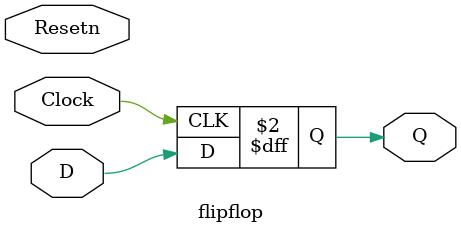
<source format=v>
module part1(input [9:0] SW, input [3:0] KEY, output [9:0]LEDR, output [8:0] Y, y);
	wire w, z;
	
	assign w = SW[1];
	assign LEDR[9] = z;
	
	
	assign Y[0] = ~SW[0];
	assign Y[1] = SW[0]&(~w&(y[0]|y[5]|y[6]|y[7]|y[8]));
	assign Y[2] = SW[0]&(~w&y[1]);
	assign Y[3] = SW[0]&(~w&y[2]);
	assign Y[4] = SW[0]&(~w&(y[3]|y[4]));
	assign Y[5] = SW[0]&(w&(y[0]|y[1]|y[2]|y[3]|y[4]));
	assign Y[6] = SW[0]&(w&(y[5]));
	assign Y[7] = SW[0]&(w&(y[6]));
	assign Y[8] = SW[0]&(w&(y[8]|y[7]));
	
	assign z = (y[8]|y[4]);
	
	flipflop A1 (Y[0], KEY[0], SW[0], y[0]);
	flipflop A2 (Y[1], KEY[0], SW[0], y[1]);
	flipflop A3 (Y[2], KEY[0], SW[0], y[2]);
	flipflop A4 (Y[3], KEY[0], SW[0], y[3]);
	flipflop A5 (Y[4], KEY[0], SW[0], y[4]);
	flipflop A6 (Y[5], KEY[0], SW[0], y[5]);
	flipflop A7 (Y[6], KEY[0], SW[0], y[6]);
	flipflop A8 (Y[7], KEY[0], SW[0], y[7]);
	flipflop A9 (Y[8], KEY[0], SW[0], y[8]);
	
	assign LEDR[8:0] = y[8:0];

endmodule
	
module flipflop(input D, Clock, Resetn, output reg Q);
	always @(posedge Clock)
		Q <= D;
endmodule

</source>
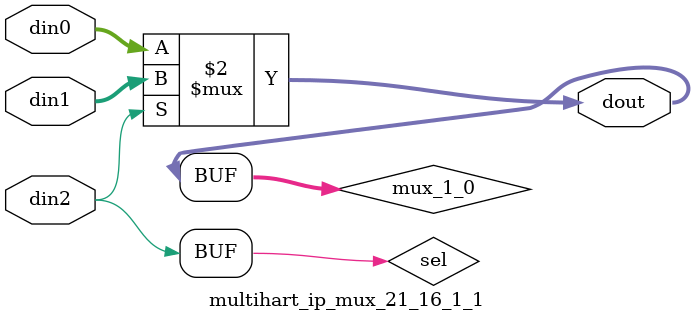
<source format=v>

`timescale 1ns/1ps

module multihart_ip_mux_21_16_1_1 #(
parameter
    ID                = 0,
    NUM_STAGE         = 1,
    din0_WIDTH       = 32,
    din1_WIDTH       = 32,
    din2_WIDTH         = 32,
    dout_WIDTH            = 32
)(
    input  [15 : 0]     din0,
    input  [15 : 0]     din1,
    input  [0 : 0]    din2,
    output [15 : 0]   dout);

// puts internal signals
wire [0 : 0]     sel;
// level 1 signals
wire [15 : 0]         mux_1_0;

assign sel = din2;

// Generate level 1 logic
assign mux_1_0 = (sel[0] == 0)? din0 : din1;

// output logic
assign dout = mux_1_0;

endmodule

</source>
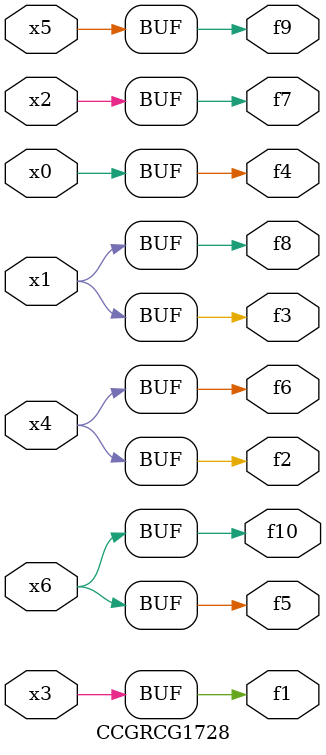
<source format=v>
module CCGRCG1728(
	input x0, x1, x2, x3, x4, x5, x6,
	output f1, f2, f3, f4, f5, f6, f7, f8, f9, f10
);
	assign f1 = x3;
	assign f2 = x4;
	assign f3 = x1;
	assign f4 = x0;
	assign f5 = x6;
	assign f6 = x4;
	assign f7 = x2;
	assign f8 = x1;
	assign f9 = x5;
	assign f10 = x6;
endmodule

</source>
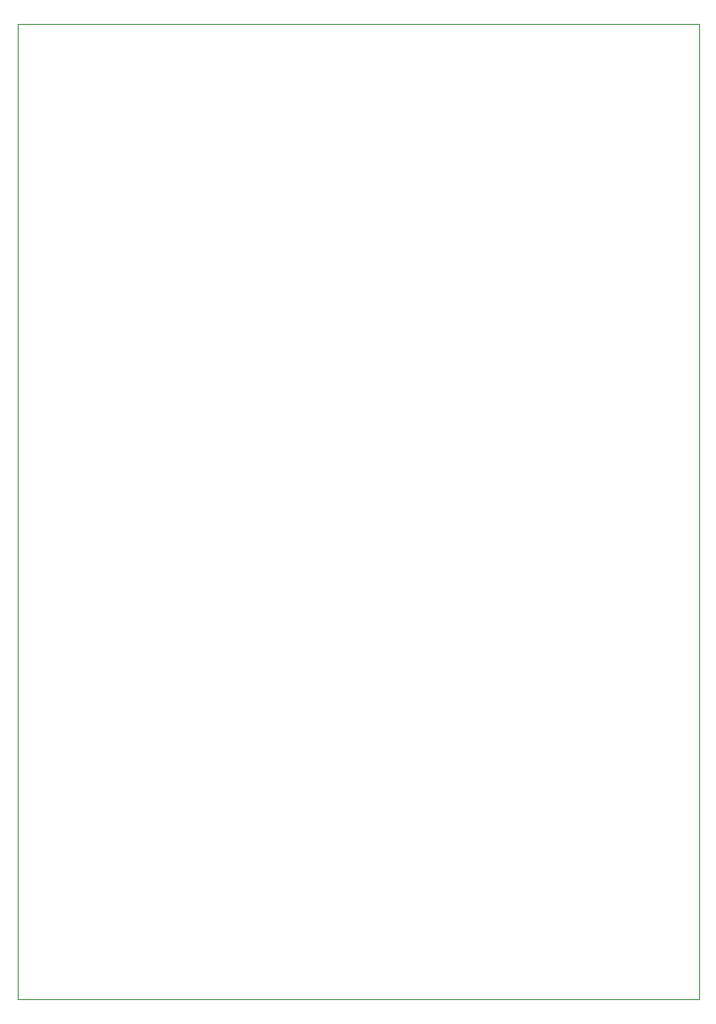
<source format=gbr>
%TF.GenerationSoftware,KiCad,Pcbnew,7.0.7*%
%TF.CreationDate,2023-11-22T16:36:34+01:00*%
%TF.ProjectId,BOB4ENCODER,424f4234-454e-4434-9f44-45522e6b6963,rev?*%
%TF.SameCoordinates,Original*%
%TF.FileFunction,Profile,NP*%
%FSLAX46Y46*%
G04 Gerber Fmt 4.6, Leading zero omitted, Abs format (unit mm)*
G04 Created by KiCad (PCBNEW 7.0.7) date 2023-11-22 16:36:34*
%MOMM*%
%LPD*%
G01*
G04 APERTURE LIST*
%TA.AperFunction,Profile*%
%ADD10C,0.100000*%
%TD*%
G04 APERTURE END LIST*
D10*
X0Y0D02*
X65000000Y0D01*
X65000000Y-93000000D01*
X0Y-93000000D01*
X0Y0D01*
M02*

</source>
● ● ● ● ● ● ●
- [What the task requires]
Go through the preceding material and copy each line that has the word "Profile".

- [Response to this task]
%TF.FileFunction,Profile,NP*%
%TA.AperFunction,Profile*%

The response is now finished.